The report said the IRGC’s onchain activity represented approximately 50% of the total value received by Iranian crypto addresses in the fourth quarter of 2025, a share Chainalysis noted has increased over time as the group’s economic influence has expanded more broadly.

IRGC share of total Iranian crypto space | Image: Chainalysis

Crypto has offered both a financial lifeline for citizens and a funding rail for sanctioned actors, analysts at the forensic provider said. “Cryptocurrency has emerged as a critical financial alternative for many Iranians,” the firm wrote, citing accelerating currency weakness, high inflation, and tightening external pressure.

The report noted that Iran’s onchain activity has shown “significant spikes” around major events, including domestic attacks, regional escalations, and episodes of conflict that have coincided with cyber incidents targeting Iranian financial infrastructure.

Iranian crypto activity around major events | Image: Chainalysis

The analysis also highlighted a shift in retail behavior during recent unrest. Chainalysis said it observed “substantial increases” in transfers to personal wallets during the mass protest movement.
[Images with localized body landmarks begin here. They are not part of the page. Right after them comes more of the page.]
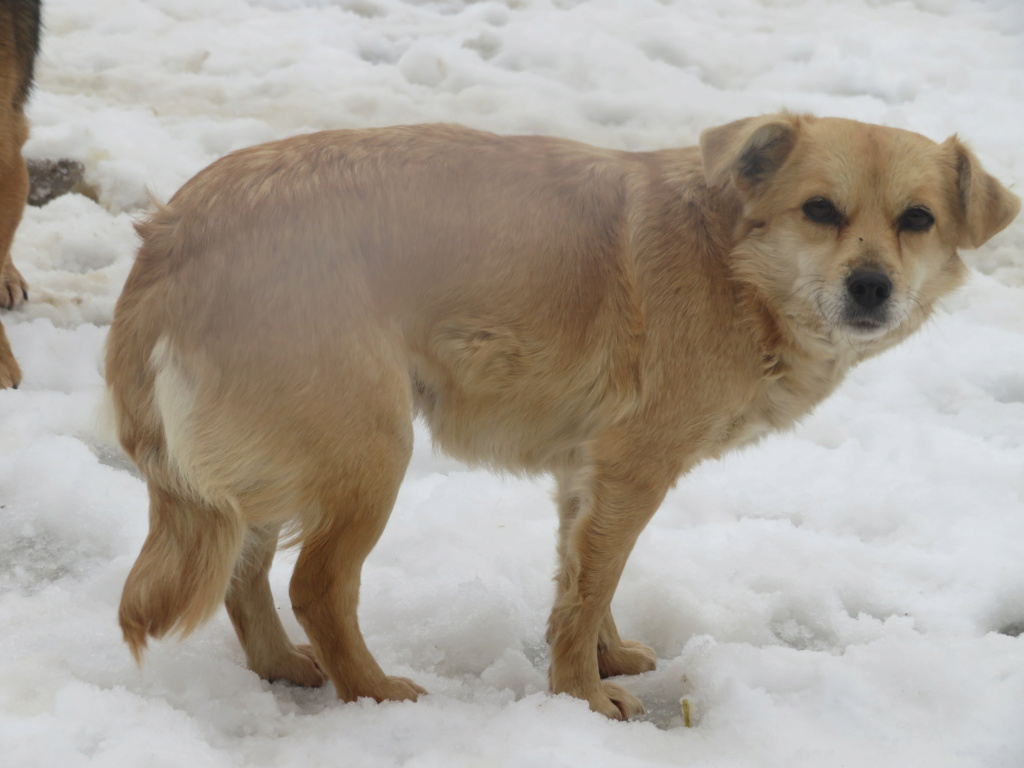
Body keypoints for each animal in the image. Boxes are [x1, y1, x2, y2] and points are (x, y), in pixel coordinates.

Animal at [103, 114, 1015, 720]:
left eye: (918, 220)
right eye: (820, 209)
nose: (872, 288)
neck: (732, 260)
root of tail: (170, 239)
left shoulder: (588, 472)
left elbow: (584, 577)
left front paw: (606, 658)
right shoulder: (632, 467)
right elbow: (589, 588)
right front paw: (582, 697)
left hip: (276, 459)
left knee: (245, 572)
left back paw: (280, 667)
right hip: (370, 451)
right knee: (316, 585)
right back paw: (376, 696)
Notably, the most pronounced move stemmed from bitcoin withdrawals from Iranian exchanges to unattributed personal wallets — behavior the firm described as “possibly as a flight to safety.”
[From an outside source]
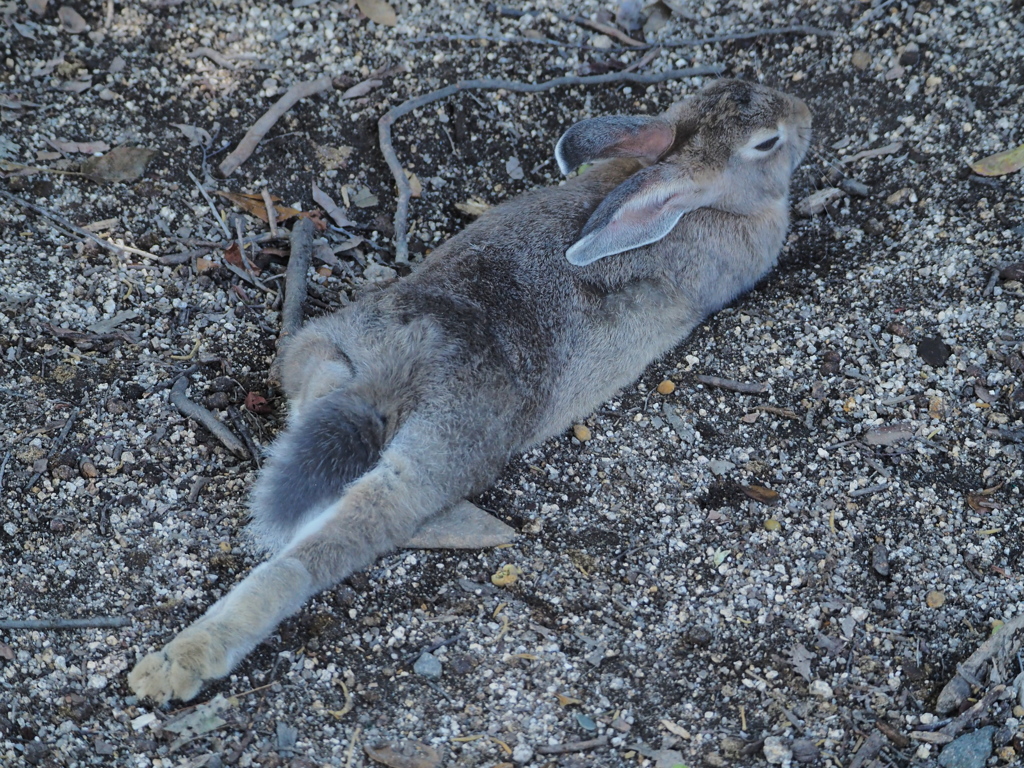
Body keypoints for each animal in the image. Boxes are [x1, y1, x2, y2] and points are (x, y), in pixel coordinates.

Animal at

Nation-states tap crypto for sanctions evasion

These findings add to a widening body of research showing nation-state and sanctions-related activity scaling onchain.

In its latest crypto crime report overview, Chainalysis estimated illicit cryptocurrency addresses received at least $154 billion in 2025, driven in part by a 694% increase in value received by sanctioned entities. The report also noted that the totals remain a lower-bound estimate that can rise as more addresses are identified.

Iran-linked financing activity has also drawn scrutiny outside Chainalysis. TRM Labs said in a recent case study that two UK-registered entities — which it described as functioning as a single exchange operation — processed roughly $1 billion in funds linked to the IRGC. The Financial Times also reported that Iranian authorities have mulled crypto payments in weapon sales to evade sanctions.